───── PASSAGE TO READ ─────

January 2, 2006 @ 9:43 am | Comment

Thomas is right – the election was about corruption.

I guess than Chen doesn’t care so much that he’s had his two terms, so he’ll push his agenda as much as he can. It won’t “scare off” voters even if it doesn’t win them over. He doesn’t have to build China into a threat, Beijing does that for him by pointing missiles at Taiwan.

My top predicition if the KMT get back in power – they push the arms bill through the Yuan (if it hasn’t been agreed upon already).

January 2, 2006 @ 12:14 pm | Comment

Raj– if the election was about corruption, why did voters turn to the even more corrupt KMT?

Richard — Chen was responding in part to Hu’s NY Eve speech that said the usual nonsense on China and Taiwan. You can’t expect him to be conciliatory as that will simply play into the hands of the pan-Blues, who are working with Beijing on Taiwan affairs. The basic problem is that Chen as President has no role. His executive powers are limited, he can’t veto or drive legislation, AND the public will not take responsibility for its own political behavior — calling for clean government but voting for mobsters, not writing, donating, volunteering, or otherwise pushing for change, and so on. What else can Chen do but talk about foreign affairs and rally the troops? The KMT has been adept at putting the blame for Taiwan’s non-governance on Chen, and has been aided and abetted by DPP members who also see Chen as a convenient whipping boy for the Party’s many and burgeoning problems.

Ironically, the DPP is suffering from the same problem the KMT did in 2000. Not only is the party split, but the DPP had to overcome the problem of “the China Threat.” If the DPP governs Taiwan, the CW went, it is so crazy it will provoke a war. Well, we’re five years into the Chen Administration and still no war. So the public found out that the DPP was pretty much like any other party and electing it did not have serious consequences.

Now the shoe is on the other foot. The public is told by the DPP that voting for the KMT/BLues is selling the island out to China. Well, the public concludes, we voted for the KMT in other elections, and the Blues control the legislature, and Taiwan is not on the butcher’s block for sale to Beijing.So the public found out that the KMT was pretty much like any other party and electing it did not have serious consequences.


January 2, 2006 @ 6:38 pm | Comment

Thanks, shavenpope. I think there are going to be lots of shocked pundits when the DPP wins the 2006 legislative elections.


January 2, 2006 @ 6:41 pm | Comment


voters shift to the the alternative because they lost hope to the ruling party.
KMT was more corrupted, but that was 6 years ago, and forgot by the voters.

OTOH, the main appeal of DPP is that they offer a clean government. Voters voted for DPP despite it is less experienced and was unpopular in its business policies (to mainalnd). If it fails to deliver that, it is natural that voter will abandon them.

i agree with Raj that it is about corruption.

─────

#### PROBLEM 1
Do these statements agree with the comment thread? Answer yes or no for each, quoting the deciding words: (a) One commenter predicts that a returning KMT would push the arms bill through the Yuan. (b) Chen is described as able to veto legislation. (c) One commenter expects the KMT to win the 2006 legislative elections.
#### PROBLEM 2
Please reproduce from the records, word for word, the lines from the one with "When checking out" to the one with "From the results, we", both included.

───── DATA LISTING ─────

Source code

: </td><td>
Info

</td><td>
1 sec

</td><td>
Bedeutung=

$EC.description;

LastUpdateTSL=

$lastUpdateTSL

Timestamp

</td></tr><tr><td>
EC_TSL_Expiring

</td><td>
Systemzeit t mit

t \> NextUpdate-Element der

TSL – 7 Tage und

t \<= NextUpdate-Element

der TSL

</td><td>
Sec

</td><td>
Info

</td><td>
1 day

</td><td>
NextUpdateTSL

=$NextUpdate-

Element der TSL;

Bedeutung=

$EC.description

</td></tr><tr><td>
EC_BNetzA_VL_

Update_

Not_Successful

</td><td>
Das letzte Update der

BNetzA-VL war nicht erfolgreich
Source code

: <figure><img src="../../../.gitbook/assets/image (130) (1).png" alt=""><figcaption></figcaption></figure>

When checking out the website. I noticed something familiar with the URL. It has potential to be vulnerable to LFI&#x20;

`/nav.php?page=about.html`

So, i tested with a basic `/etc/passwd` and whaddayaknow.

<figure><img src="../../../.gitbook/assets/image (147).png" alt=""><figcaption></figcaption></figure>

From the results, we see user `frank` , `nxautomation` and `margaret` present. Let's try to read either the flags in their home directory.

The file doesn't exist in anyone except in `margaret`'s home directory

─────

#### FINAL ANSWER 1
(a) Yes: "they push the arms bill through the Yuan"
(b) No: "he can’t veto or drive legislation"
(c) No: "I think there are going to be lots of shocked pundits when the DPP wins the 2006 legislative elections."

#### FINAL ANSWER 2
When checking out the website. I noticed something familiar with the URL. It has potential to be vulnerable to LFI&#x20;

`/nav.php?page=about.html`

So, i tested with a basic `/etc/passwd` and whaddayaknow.

<figure><img src="../../../.gitbook/assets/image (147).png" alt=""><figcaption></figcaption></figure>

From the results, we see user `frank` , `nxautomation` and `margaret` present. Let's try to read either the flags in their home directory.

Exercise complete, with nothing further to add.